== Task to carry out ==
Would you repeat exactly the part of the listing below that runs from the line containing "en que debe" down to the line containing "-¿Tiene esperanzas de que jale la Convención?", inclusive, and nothing else?

== Task input ==

· · · · ·

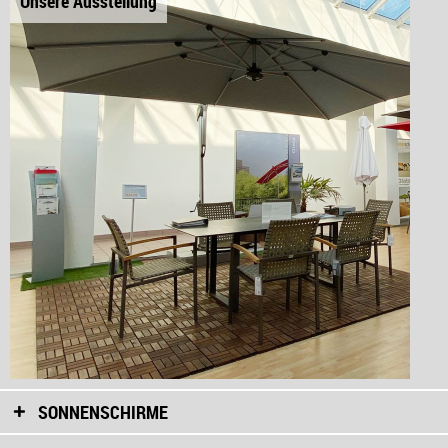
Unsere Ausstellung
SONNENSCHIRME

· · · · ·

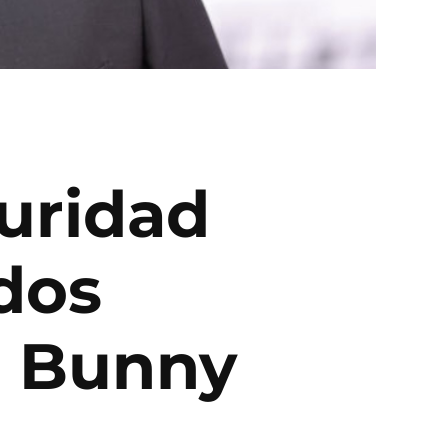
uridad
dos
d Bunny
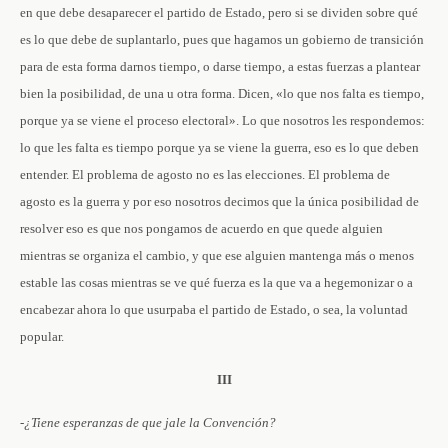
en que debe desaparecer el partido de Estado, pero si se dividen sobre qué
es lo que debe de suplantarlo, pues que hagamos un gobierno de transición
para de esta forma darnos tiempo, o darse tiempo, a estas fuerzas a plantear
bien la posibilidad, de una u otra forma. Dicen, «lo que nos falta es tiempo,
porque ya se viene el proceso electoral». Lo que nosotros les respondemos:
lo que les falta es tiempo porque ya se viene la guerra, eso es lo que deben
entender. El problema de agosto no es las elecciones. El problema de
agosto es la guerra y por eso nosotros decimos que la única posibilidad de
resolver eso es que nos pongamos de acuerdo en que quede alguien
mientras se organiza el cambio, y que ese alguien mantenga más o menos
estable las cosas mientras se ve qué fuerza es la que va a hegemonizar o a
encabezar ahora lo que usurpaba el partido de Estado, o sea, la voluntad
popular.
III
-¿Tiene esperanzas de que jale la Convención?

· · · · ·

== Answer to the problem ==
en que debe desaparecer el partido de Estado, pero si se dividen sobre qué
es lo que debe de suplantarlo, pues que hagamos un gobierno de transición
para de esta forma darnos tiempo, o darse tiempo, a estas fuerzas a plantear
bien la posibilidad, de una u otra forma. Dicen, «lo que nos falta es tiempo,
porque ya se viene el proceso electoral». Lo que nosotros les respondemos:
lo que les falta es tiempo porque ya se viene la guerra, eso es lo que deben
entender. El problema de agosto no es las elecciones. El problema de
agosto es la guerra y por eso nosotros decimos que la única posibilidad de
resolver eso es que nos pongamos de acuerdo en que quede alguien
mientras se organiza el cambio, y que ese alguien mantenga más o menos
estable las cosas mientras se ve qué fuerza es la que va a hegemonizar o a
encabezar ahora lo que usurpaba el partido de Estado, o sea, la voluntad
popular.
III
-¿Tiene esperanzas de que jale la Convención?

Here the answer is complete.